Without thinking about what I’m doing, what it might mean, I lean into him. I feel his body tense up, like he’s surprised, and then he relaxes. A little. Not entirely. But he also doesn’t move away. After another moment, he puts his arm around me. I can feel his chest rising and falling. His inhales are my inhales, and my exhales are his.
I fit into his arms differently than I fit into Marcus’s. It’s weird, and it’s wrong, and it’s right. I don’t know how much time passes, whether it’s just a few minutes or much longer. But eventually he clears his throat.
I pull away from him. “Sorry. I—”
“Ready to leave the bathroom now?”
“Yeah. I think so.”
I scramble to my feet and catch sight of myself in the mirror. I’m a disaster. Red-faced from yoga. Messy ponytail. Wet, puffy eyes.
And Andrew’s still here.
“ARE YOU ALL right, Sam?” Dr. Lancaster sits across from me, leaning forward in her chair. “I’ve talked to Zoe. Again. I’ve called her parents again as well.”
I picture Zoe, a ball of misery in her twin bed.
“This is strike two,” Dr. Lancaster goes on. “I won’t take no for an answer from them a third time. Your well-being is too important—”
“I’m okay. I promise.”
“Do you want to talk about what happened?”
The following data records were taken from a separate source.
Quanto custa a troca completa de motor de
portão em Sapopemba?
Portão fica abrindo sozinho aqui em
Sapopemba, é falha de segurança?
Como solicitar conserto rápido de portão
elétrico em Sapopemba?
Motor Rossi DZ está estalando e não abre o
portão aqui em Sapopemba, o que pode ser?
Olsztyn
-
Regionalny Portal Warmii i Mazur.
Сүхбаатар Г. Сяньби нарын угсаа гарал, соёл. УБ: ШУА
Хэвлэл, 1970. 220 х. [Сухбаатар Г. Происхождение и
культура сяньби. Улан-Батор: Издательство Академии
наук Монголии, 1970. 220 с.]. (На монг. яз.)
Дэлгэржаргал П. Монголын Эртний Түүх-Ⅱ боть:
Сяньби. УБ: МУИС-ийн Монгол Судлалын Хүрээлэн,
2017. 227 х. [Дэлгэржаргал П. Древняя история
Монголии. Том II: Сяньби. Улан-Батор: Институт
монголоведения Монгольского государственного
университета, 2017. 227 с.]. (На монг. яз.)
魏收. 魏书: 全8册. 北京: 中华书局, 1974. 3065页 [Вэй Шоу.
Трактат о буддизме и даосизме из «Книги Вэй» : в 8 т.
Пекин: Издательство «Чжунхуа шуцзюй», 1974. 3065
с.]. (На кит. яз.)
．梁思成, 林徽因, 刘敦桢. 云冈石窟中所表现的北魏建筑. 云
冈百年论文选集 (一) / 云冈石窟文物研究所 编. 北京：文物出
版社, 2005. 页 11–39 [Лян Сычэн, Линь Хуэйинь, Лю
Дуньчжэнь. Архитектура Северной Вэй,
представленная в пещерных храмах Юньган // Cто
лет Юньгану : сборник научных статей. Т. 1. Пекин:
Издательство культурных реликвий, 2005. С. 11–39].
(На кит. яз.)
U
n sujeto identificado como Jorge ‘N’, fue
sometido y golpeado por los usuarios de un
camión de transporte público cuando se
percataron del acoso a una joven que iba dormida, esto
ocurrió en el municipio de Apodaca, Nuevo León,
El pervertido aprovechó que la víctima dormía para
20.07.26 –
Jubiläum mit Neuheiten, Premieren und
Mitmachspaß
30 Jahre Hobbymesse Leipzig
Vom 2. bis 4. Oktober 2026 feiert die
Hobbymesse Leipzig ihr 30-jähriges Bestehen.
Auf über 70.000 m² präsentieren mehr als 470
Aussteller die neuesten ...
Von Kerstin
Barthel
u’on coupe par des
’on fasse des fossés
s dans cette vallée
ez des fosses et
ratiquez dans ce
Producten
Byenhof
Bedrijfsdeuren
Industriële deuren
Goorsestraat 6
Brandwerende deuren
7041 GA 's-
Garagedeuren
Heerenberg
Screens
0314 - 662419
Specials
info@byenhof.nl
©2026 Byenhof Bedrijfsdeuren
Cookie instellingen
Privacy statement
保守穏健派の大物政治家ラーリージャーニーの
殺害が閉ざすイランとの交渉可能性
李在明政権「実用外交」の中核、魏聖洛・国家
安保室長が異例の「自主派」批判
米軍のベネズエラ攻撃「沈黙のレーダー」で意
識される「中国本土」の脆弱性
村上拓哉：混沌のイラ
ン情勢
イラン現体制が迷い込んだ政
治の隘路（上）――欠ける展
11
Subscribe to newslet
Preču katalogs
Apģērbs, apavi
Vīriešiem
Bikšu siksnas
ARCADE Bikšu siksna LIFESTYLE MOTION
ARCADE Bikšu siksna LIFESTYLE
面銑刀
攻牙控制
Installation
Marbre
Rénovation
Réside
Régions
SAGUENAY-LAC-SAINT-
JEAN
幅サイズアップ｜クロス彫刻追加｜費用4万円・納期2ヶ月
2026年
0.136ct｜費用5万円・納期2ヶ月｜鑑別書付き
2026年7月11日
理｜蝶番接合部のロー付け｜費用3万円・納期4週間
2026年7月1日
“You saw what happened. And you know how I feel about people staring at me.”
Except Andrew, my inner voice mocks. I ignore it.
“I guess I’d just . . . had enough. I’m sorry I disrupted the class.”
“You weren’t the only person to disrupt the class,” she says gently.
“Do you think Zoe was telling the truth?”
“About what?”
“About what she said being a compliment. About my—about my butt. Do you think she really was trying to be nice?”
“I think,” she says, seeming to choose her words carefully, “that Zoe didn’t consider the fact that what she said might upset you.”